Now it came to him suddenly that he had not eaten. He had eaten not a single bite of food since before Wick left—how many days ago? He was never able to eat when he was drinking; it was the last thing he ever thought of and the last thing he wanted; and the thought of food now—even knowing that food, if he had it,
might help him out of his weakness and so enable him to go out and get drink somewhere—made him retch. Was it possible to go without food so long and still be upright? He knew it was, it had happened many times. He thought of the sandwich he had started to buy a day or so ago (when was it?) and wondered what had prevented him. No food in all that time. But he couldn’t think of it or wonder about it, because now a new thought possessed him: Interminable and agonizing though the long day would be, it was bound to end, sometime, somehow, and darkness would finally fall. What did that not mean?

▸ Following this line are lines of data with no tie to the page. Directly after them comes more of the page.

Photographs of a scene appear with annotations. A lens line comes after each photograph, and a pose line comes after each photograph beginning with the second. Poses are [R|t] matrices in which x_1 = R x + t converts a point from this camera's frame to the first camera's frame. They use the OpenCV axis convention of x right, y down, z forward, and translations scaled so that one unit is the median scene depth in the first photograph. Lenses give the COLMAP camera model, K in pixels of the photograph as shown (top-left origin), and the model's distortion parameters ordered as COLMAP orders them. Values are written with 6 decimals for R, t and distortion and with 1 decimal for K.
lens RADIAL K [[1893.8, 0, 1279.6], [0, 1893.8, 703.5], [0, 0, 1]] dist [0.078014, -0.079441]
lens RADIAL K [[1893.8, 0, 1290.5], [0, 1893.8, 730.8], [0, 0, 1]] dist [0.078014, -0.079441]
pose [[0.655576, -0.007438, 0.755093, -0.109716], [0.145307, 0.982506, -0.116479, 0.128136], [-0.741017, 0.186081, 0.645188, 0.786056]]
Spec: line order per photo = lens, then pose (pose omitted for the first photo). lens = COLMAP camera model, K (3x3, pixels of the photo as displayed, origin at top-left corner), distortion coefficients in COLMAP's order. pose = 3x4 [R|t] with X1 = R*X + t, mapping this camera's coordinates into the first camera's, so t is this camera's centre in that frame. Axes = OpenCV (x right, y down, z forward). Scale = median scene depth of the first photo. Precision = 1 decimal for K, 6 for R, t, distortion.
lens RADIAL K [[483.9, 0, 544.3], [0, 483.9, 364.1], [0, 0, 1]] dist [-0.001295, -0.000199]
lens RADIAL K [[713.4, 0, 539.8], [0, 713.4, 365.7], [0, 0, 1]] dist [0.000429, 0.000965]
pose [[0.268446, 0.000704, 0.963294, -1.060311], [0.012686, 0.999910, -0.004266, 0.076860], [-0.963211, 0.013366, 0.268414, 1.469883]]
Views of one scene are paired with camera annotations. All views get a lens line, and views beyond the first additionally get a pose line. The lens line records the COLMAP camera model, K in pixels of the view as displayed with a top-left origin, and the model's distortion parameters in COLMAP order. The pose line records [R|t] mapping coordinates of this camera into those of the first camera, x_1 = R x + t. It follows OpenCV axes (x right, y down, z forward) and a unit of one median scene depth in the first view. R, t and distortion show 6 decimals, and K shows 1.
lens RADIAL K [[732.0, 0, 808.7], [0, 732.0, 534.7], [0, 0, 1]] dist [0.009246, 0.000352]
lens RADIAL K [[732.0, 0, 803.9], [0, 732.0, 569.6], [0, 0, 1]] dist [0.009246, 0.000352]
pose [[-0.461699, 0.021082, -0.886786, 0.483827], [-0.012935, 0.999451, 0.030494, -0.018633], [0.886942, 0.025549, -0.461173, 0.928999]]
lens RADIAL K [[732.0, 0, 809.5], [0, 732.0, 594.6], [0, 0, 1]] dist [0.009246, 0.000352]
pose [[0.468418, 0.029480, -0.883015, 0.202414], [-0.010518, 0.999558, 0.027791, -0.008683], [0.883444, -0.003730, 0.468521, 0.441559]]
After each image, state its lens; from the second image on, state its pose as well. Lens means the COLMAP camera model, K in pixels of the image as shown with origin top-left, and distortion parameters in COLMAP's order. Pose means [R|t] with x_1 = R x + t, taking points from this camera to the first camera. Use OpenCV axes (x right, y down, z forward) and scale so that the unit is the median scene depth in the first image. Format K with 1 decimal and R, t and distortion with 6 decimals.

Delirium was a disease of the night, yes; but also—oh, worse!—delirium never came while you were drinking. Only after you had stopped. That was the terrible thought. He had stopped. And there was no way of starting again. Unable to go out and get liquor, trapped here the whole day without it, what would tonight be like? It was a prospect so terrifying that at once he tried to busy himself, occupy his mind, with something to do.